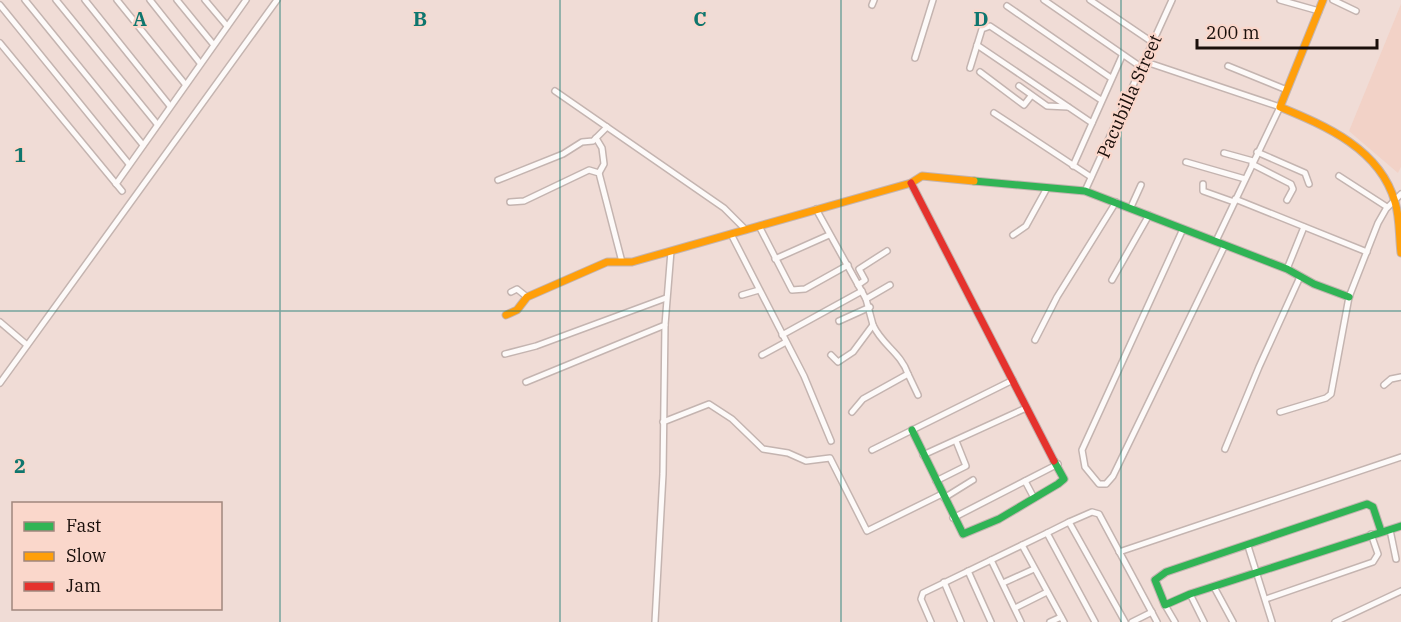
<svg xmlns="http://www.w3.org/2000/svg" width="1401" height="622" font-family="'IBM Plex Serif',serif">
<rect width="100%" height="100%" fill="#f0dcd6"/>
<polygon fill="#f2d2c7" points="1401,4 1401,167 1398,173 1349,131"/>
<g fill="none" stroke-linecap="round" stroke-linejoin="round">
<g stroke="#c4b4b0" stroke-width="8">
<g id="street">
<polyline points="25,0 143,145"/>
<polyline points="56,0 157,124"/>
<polyline points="85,0 170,106"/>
<polyline points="117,0 185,84"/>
<polyline points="150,0 200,63"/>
<polyline points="177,0 213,44"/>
<polyline points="205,0 227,26"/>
<polyline points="1044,0 1141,67"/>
<polyline points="1090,0 1152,42"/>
<polyline points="1280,0 1319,11"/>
<polyline points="1333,0 1356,11"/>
<polyline points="0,5 129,164"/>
<polyline points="872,5 874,0"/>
<polyline points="1007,6 1111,78"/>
<polyline points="0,43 122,191"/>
<polyline points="977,45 1092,123"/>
<polyline points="915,58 933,0"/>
<polyline points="1143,61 1280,107 1216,241"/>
<polyline points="1228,66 1287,90"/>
<polyline points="970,68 982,29 990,26 1101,100"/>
<polyline points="980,72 1024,105 1031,96"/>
<polyline points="1019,86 1047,106 1068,107"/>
<polyline points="555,91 724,208 746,230"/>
<polyline points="994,113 1091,177"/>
<polyline points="596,138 602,148 604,164 599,173"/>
<polyline points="1257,152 1305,173 1309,184"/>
<polyline points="1224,153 1253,161"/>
<polyline points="1186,162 1245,179"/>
<polyline points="1252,164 1291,184 1293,189 1287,200"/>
<polyline points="1073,166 1122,56"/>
<polyline points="1339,176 1387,207"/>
<polyline points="498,180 563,154 582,142 593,141 607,127"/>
<polyline points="116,184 246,0"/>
<polyline points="1203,184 1203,191 1234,202"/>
<polyline points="1085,191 1172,0"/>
<polyline points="1235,199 1367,252"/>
<polyline points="510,202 524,201 589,170 599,173 622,262"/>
<polyline points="1131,207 1141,185"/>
<polyline points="816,209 866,299 873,325 853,352 838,362 831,355"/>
<polyline points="759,226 792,290 805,289 848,265"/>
<polyline points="1183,229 1082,450 1085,467 1099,484 1106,484 1113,476 1225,245"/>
<polyline points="731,234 804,376 831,441"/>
<polyline points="1013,235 1026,226 1047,188"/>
<polyline points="775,259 829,235"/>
<polyline points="1287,269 1304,227"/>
<polyline points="1112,280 1149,215"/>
<polyline points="858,285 865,280 859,269 887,251"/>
<polyline points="511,292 517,289 527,297"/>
<polyline points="742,295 759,290"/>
<polyline points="866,299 890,285"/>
<polyline points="839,321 870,307"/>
<polyline points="0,322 27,345"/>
<polyline points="782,335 862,291"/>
<polyline points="1035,340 1057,297 1116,202"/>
<polyline points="505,354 536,346 666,298"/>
<polyline points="762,355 786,342"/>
<polyline points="908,374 918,395"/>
<polyline points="526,382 665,325 671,251"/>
<polyline points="0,383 277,0"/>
<polyline points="1384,385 1391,379 1401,377"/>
<path d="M852,412L863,399L908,374C901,353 882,345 873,325"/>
<polyline points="1280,412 1326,398 1331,394 1349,297 1378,223 1386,209 1401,194"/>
<polyline points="663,422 709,404 732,419 763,449 788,453 806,461 830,458 867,531 942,494"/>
<polyline points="1225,449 1259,367 1300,277"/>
<polyline points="872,450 1013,380"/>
<polyline points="923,455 1026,408"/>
<polyline points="936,481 966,466 956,441"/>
<polyline points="1025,481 1034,498"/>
<polyline points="944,498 973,480"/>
<polyline points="953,518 1058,464"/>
<polyline points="1069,522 1092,512 1099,514 1157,622"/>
<polyline points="1390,530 1396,559"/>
<polyline points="1022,545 1064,622"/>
<polyline points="1248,546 1272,622"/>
<polyline points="1119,552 1401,457"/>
<polyline points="991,560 1021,622"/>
<polyline points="968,571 991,622"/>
<polyline points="944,582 961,622"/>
<polyline points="1003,583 1034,569"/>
<polyline points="1214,587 1233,622"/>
<polyline points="1190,594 1204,622"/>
<polyline points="1266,599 1373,562 1378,554 1371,534"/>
<polyline points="1165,605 1175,622"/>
<polyline points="1015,608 1047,592"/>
<polyline points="655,622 663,474 665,325"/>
<polyline points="931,622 921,599 923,593 1047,533"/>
<polyline points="1050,622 1061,617"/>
<polyline points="1095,622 1047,533 1069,522 1125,622"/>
<polyline points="1132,622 1152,612"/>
<polyline points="1335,622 1401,591"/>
</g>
</g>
<g stroke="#c4b4b0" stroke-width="9">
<g id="fast">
<polyline points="974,181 1085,191 1287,269 1314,284 1349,297"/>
<polyline points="912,430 963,534 999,519 1058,484 1064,479 1054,461"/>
<polyline points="1381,531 1373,507 1367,504 1166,572 1155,580 1165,605 1190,594 1401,526"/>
</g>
</g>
<g stroke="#c4b4b0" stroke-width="9">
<g id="slow">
<path d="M1323,0L1280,107C1326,126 1380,149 1395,202C1400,218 1399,236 1401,253"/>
<polyline points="506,315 517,310 527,297 607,262 632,262 911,183 922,176 974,181"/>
</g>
</g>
<g stroke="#c4b4b0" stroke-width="9">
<polyline id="jam" points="911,183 1054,461"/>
</g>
<use href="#street" stroke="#fdfaf9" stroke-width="5"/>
<use href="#fast" stroke="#30b455" stroke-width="7"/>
<use href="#slow" stroke="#ff9f0a" stroke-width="7"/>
<use href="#jam" stroke="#e5322d" stroke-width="7"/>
</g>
<path fill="none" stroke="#0f766e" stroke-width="1.5" stroke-opacity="0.55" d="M280,0V622M560,0V622M841,0V622M1121,0V622M0,311H1401"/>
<g text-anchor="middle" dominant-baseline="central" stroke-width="4.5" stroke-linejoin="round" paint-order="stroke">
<g font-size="18" fill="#1a0f0b" stroke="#fad7cb">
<text transform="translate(1129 96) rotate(-66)">Pacubilla Street</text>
</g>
</g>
<g font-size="20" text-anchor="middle" font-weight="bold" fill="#0f766e" stroke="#fad7cb" stroke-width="4.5" stroke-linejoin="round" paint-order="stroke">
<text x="140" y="26">A</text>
<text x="420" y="26">B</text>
<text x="700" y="26">C</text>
<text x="981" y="26">D</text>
<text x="20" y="162">1</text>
<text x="20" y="473">2</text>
</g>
<rect x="12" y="502" width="210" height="108" fill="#fad7cb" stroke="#a0877e" stroke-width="1.5"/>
<rect x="24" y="522" width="30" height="9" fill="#30b455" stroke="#a0877e" stroke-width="1.5"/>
<text x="66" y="532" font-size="18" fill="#1a0f0b">Fast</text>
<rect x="24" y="552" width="30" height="9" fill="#ff9f0a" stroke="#a0877e" stroke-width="1.5"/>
<text x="66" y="562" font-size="18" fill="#1a0f0b">Slow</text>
<rect x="24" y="582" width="30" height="9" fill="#e5322d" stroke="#a0877e" stroke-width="1.5"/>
<text x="66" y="592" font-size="18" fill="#1a0f0b">Jam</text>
<path d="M1197 39v9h180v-9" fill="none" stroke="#1a0f0b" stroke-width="3"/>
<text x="1206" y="39" font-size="18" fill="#1a0f0b" stroke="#fad7cb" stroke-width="4.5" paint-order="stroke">200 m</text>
</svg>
::::
Your objective
Reproduce the material above in full and without alteration, but skip all pictures.

Solution to this problem
<svg xmlns="http://www.w3.org/2000/svg" width="1401" height="622" font-family="'IBM Plex Serif',serif">
<rect width="100%" height="100%" fill="#f0dcd6"/>
<polygon fill="#f2d2c7" points="1401,4 1401,167 1398,173 1349,131"/>
<g fill="none" stroke-linecap="round" stroke-linejoin="round">
<g stroke="#c4b4b0" stroke-width="8">
<g id="street">
<polyline points="25,0 143,145"/>
<polyline points="56,0 157,124"/>
<polyline points="85,0 170,106"/>
<polyline points="117,0 185,84"/>
<polyline points="150,0 200,63"/>
<polyline points="177,0 213,44"/>
<polyline points="205,0 227,26"/>
<polyline points="1044,0 1141,67"/>
<polyline points="1090,0 1152,42"/>
<polyline points="1280,0 1319,11"/>
<polyline points="1333,0 1356,11"/>
<polyline points="0,5 129,164"/>
<polyline points="872,5 874,0"/>
<polyline points="1007,6 1111,78"/>
<polyline points="0,43 122,191"/>
<polyline points="977,45 1092,123"/>
<polyline points="915,58 933,0"/>
<polyline points="1143,61 1280,107 1216,241"/>
<polyline points="1228,66 1287,90"/>
<polyline points="970,68 982,29 990,26 1101,100"/>
<polyline points="980,72 1024,105 1031,96"/>
<polyline points="1019,86 1047,106 1068,107"/>
<polyline points="555,91 724,208 746,230"/>
<polyline points="994,113 1091,177"/>
<polyline points="596,138 602,148 604,164 599,173"/>
<polyline points="1257,152 1305,173 1309,184"/>
<polyline points="1224,153 1253,161"/>
<polyline points="1186,162 1245,179"/>
<polyline points="1252,164 1291,184 1293,189 1287,200"/>
<polyline points="1073,166 1122,56"/>
<polyline points="1339,176 1387,207"/>
<polyline points="498,180 563,154 582,142 593,141 607,127"/>
<polyline points="116,184 246,0"/>
<polyline points="1203,184 1203,191 1234,202"/>
<polyline points="1085,191 1172,0"/>
<polyline points="1235,199 1367,252"/>
<polyline points="510,202 524,201 589,170 599,173 622,262"/>
<polyline points="1131,207 1141,185"/>
<polyline points="816,209 866,299 873,325 853,352 838,362 831,355"/>
<polyline points="759,226 792,290 805,289 848,265"/>
<polyline points="1183,229 1082,450 1085,467 1099,484 1106,484 1113,476 1225,245"/>
<polyline points="731,234 804,376 831,441"/>
<polyline points="1013,235 1026,226 1047,188"/>
<polyline points="775,259 829,235"/>
<polyline points="1287,269 1304,227"/>
<polyline points="1112,280 1149,215"/>
<polyline points="858,285 865,280 859,269 887,251"/>
<polyline points="511,292 517,289 527,297"/>
<polyline points="742,295 759,290"/>
<polyline points="866,299 890,285"/>
<polyline points="839,321 870,307"/>
<polyline points="0,322 27,345"/>
<polyline points="782,335 862,291"/>
<polyline points="1035,340 1057,297 1116,202"/>
<polyline points="505,354 536,346 666,298"/>
<polyline points="762,355 786,342"/>
<polyline points="908,374 918,395"/>
<polyline points="526,382 665,325 671,251"/>
<polyline points="0,383 277,0"/>
<polyline points="1384,385 1391,379 1401,377"/>
<path d="M852,412L863,399L908,374C901,353 882,345 873,325"/>
<polyline points="1280,412 1326,398 1331,394 1349,297 1378,223 1386,209 1401,194"/>
<polyline points="663,422 709,404 732,419 763,449 788,453 806,461 830,458 867,531 942,494"/>
<polyline points="1225,449 1259,367 1300,277"/>
<polyline points="872,450 1013,380"/>
<polyline points="923,455 1026,408"/>
<polyline points="936,481 966,466 956,441"/>
<polyline points="1025,481 1034,498"/>
<polyline points="944,498 973,480"/>
<polyline points="953,518 1058,464"/>
<polyline points="1069,522 1092,512 1099,514 1157,622"/>
<polyline points="1390,530 1396,559"/>
<polyline points="1022,545 1064,622"/>
<polyline points="1248,546 1272,622"/>
<polyline points="1119,552 1401,457"/>
<polyline points="991,560 1021,622"/>
<polyline points="968,571 991,622"/>
<polyline points="944,582 961,622"/>
<polyline points="1003,583 1034,569"/>
<polyline points="1214,587 1233,622"/>
<polyline points="1190,594 1204,622"/>
<polyline points="1266,599 1373,562 1378,554 1371,534"/>
<polyline points="1165,605 1175,622"/>
<polyline points="1015,608 1047,592"/>
<polyline points="655,622 663,474 665,325"/>
<polyline points="931,622 921,599 923,593 1047,533"/>
<polyline points="1050,622 1061,617"/>
<polyline points="1095,622 1047,533 1069,522 1125,622"/>
<polyline points="1132,622 1152,612"/>
<polyline points="1335,622 1401,591"/>
</g>
</g>
<g stroke="#c4b4b0" stroke-width="9">
<g id="fast">
<polyline points="974,181 1085,191 1287,269 1314,284 1349,297"/>
<polyline points="912,430 963,534 999,519 1058,484 1064,479 1054,461"/>
<polyline points="1381,531 1373,507 1367,504 1166,572 1155,580 1165,605 1190,594 1401,526"/>
</g>
</g>
<g stroke="#c4b4b0" stroke-width="9">
<g id="slow">
<path d="M1323,0L1280,107C1326,126 1380,149 1395,202C1400,218 1399,236 1401,253"/>
<polyline points="506,315 517,310 527,297 607,262 632,262 911,183 922,176 974,181"/>
</g>
</g>
<g stroke="#c4b4b0" stroke-width="9">
<polyline id="jam" points="911,183 1054,461"/>
</g>
<use href="#street" stroke="#fdfaf9" stroke-width="5"/>
<use href="#fast" stroke="#30b455" stroke-width="7"/>
<use href="#slow" stroke="#ff9f0a" stroke-width="7"/>
<use href="#jam" stroke="#e5322d" stroke-width="7"/>
</g>
<path fill="none" stroke="#0f766e" stroke-width="1.5" stroke-opacity="0.55" d="M280,0V622M560,0V622M841,0V622M1121,0V622M0,311H1401"/>
<g text-anchor="middle" dominant-baseline="central" stroke-width="4.5" stroke-linejoin="round" paint-order="stroke">
<g font-size="18" fill="#1a0f0b" stroke="#fad7cb">
<text transform="translate(1129 96) rotate(-66)">Pacubilla Street</text>
</g>
</g>
<g font-size="20" text-anchor="middle" font-weight="bold" fill="#0f766e" stroke="#fad7cb" stroke-width="4.5" stroke-linejoin="round" paint-order="stroke">
<text x="140" y="26">A</text>
<text x="420" y="26">B</text>
<text x="700" y="26">C</text>
<text x="981" y="26">D</text>
<text x="20" y="162">1</text>
<text x="20" y="473">2</text>
</g>
<rect x="12" y="502" width="210" height="108" fill="#fad7cb" stroke="#a0877e" stroke-width="1.5"/>
<rect x="24" y="522" width="30" height="9" fill="#30b455" stroke="#a0877e" stroke-width="1.5"/>
<text x="66" y="532" font-size="18" fill="#1a0f0b">Fast</text>
<rect x="24" y="552" width="30" height="9" fill="#ff9f0a" stroke="#a0877e" stroke-width="1.5"/>
<text x="66" y="562" font-size="18" fill="#1a0f0b">Slow</text>
<rect x="24" y="582" width="30" height="9" fill="#e5322d" stroke="#a0877e" stroke-width="1.5"/>
<text x="66" y="592" font-size="18" fill="#1a0f0b">Jam</text>
<path d="M1197 39v9h180v-9" fill="none" stroke="#1a0f0b" stroke-width="3"/>
<text x="1206" y="39" font-size="18" fill="#1a0f0b" stroke="#fad7cb" stroke-width="4.5" paint-order="stroke">200 m</text>
</svg>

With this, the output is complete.